Stored entries

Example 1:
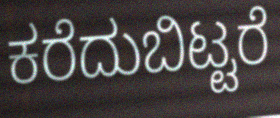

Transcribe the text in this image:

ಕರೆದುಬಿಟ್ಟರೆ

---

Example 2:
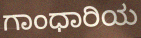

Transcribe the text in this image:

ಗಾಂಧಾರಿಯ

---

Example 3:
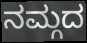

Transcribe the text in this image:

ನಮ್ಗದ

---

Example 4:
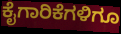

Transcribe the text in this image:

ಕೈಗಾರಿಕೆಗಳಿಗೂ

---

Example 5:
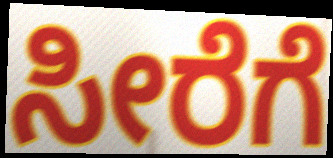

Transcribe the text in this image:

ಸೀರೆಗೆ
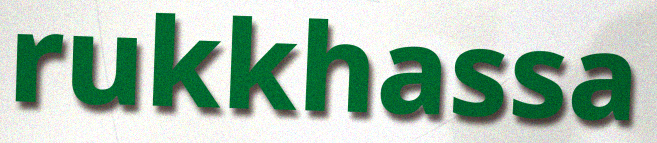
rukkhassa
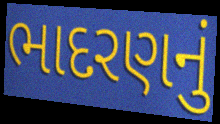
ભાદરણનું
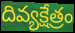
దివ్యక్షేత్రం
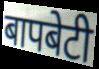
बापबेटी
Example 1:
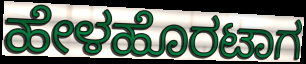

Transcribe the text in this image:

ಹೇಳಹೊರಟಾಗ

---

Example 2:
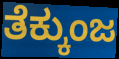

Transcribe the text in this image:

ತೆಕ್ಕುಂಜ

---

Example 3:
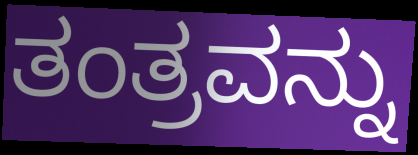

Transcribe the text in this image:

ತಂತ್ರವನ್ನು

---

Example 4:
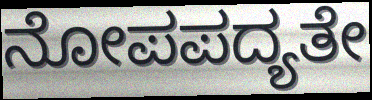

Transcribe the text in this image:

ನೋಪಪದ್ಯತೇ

» **AIM OF THE EXERCISE**
Swap "Transcribe" for "Copy" throughout the rows above, and reproduce every line with that one change, leaving out the pictures. All other text should stay the same.

» **REPLY TO THE TASK**
Example 1:

Copy the text in this image:

ಕರೆದುಬಿಟ್ಟರೆ

---

Example 2:

Copy the text in this image:

ಗಾಂಧಾರಿಯ

---

Example 3:

Copy the text in this image:

ನಮ್ಗದ

---

Example 4:

Copy the text in this image:

ಕೈಗಾರಿಕೆಗಳಿಗೂ

---

Example 5:

Copy the text in this image:

ಸೀರೆಗೆ
rukkhassa
ભાદરણનું
దివ్యక్షేత్రం
बापबेटी
Example 1:

Copy the text in this image:

ಹೇಳಹೊರಟಾಗ

---

Example 2:

Copy the text in this image:

ತೆಕ್ಕುಂಜ

---

Example 3:

Copy the text in this image:

ತಂತ್ರವನ್ನು

---

Example 4:

Copy the text in this image:

ನೋಪಪದ್ಯತೇ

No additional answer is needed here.